--- Work instruction 1 ---
Decide whether each statement agrees with the radiologic technology overview. Answer yes or no for each, and quote the exact words of the text that decide it.

(a) Radiographers are the largest category of allied health care professionals.
(b) Graduates who pass the ARRT examination are eligible to apply for a New York State license.
(c) Most radiographers enter the profession working in Mammography.
--- Work instruction 2 ---
Update the radiologic technology overview by rewriting the passage starting at "A.A.S. Degree in" and ending at "practice, and more.", with "clinics" replaced by "outpatient centers".

--- Selected extract ---
****

A.A.S. Degree in Radiologic Technology
Radiologic Technologists, also called Radiographers, is the second largest category of allied health care professionals, surpassed in number only by nurses. Radiographers apply ionizing radiation to demonstrate portions of the human body on a radiograph, fluoroscopic screen, or other imaging screen to assist physicians in diagnosis of disease and injury. They work in hospitals, clinics, private practice, and more.
An essential member of the healthcare team, the radiographer positions body parts accurately and manipulates radiographic equipment to produce a quality diagnostic image while using the least amount of radiation necessary to get the best possible image.
Radiographers have a variety of career options open to them; most enter the profession taking x-rays and some move into specialized areas as Computed Tomography (CT), Angiography, Mammography and others. They have the opportunity to work with a variety of technologies and connect one-on-one with patients.
The Associate in Applied Science degree program in Radiologic Technology prepares students to apply to take the ARRT Registry examination in Radiography offered by the American Registry of Radiologic Technologists.
Graduates who pass the ARRT examination are then eligible to apply for a New York State Department of Health License to practice Radiologic Technology.

****

--- Information shown ---
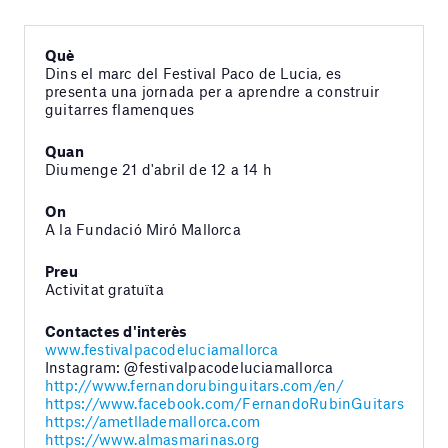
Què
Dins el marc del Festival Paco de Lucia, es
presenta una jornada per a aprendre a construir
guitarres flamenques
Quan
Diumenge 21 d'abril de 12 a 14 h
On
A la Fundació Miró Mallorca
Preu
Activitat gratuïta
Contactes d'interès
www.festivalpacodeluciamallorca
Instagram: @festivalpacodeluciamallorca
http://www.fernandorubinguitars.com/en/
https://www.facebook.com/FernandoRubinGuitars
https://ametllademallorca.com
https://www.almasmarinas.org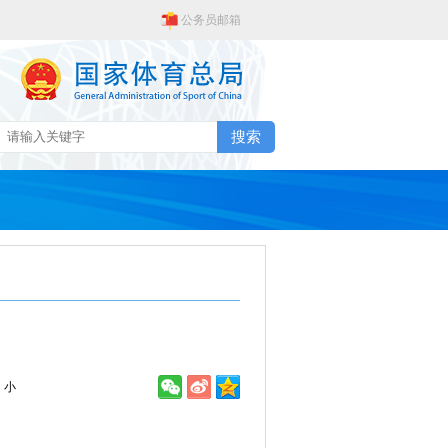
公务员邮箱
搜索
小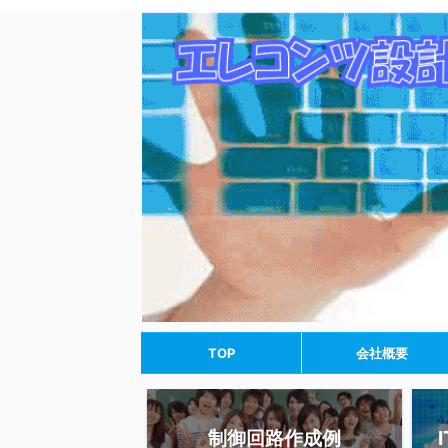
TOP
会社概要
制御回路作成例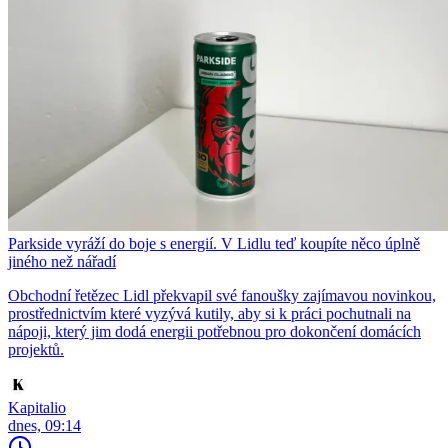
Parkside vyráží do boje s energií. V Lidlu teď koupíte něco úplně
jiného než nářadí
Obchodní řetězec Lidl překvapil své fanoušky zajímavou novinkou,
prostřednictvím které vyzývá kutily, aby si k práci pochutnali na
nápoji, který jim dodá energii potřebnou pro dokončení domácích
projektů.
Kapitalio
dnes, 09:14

****

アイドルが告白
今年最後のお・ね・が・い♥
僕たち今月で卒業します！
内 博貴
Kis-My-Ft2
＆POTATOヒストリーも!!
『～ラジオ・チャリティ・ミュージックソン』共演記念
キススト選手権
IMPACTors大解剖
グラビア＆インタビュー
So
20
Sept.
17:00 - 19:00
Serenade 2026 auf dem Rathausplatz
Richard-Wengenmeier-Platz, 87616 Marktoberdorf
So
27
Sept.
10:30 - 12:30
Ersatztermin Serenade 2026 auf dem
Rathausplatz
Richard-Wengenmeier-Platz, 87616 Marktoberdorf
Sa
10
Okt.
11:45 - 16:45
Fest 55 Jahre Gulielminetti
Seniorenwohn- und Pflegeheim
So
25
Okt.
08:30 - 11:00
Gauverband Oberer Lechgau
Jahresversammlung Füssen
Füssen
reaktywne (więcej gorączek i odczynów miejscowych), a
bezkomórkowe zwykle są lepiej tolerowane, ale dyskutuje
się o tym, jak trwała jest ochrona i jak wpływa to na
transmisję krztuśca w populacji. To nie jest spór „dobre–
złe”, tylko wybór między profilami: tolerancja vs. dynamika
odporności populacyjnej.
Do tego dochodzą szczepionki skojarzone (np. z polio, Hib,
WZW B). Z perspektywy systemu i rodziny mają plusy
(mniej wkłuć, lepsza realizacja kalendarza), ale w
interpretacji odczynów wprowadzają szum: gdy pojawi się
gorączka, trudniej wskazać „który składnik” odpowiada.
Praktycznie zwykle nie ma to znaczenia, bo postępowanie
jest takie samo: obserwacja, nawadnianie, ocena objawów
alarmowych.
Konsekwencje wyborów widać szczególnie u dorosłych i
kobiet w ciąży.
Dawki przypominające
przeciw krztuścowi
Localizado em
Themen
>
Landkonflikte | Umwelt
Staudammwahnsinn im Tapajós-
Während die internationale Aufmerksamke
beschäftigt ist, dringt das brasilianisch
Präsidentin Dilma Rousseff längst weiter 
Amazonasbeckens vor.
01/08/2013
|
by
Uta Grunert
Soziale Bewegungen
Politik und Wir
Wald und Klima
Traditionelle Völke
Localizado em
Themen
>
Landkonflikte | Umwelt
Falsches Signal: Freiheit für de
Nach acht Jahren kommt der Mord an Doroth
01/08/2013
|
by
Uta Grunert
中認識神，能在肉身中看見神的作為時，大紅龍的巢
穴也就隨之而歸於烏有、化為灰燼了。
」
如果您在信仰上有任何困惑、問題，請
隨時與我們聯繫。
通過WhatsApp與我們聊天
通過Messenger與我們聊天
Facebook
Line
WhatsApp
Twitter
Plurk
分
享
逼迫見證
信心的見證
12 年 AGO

****

--- Task result 1 ---
(a) No: "the second largest category of allied health care professionals, surpassed in number only by nurses"
(b) Yes: "Graduates who pass the ARRT examination are then eligible to apply for a New York State Department of Health License to practice Radiologic Technology"
(c) No: "most enter the profession taking x-rays"

--- Task result 2 ---
A.A.S. Degree in Radiologic Technology
Radiologic Technologists, also called Radiographers, is the second largest category of allied health care professionals, surpassed in number only by nurses. Radiographers apply ionizing radiation to demonstrate portions of the human body on a radiograph, fluoroscopic screen, or other imaging screen to assist physicians in diagnosis of disease and injury. They work in hospitals, outpatient centers, private practice, and more.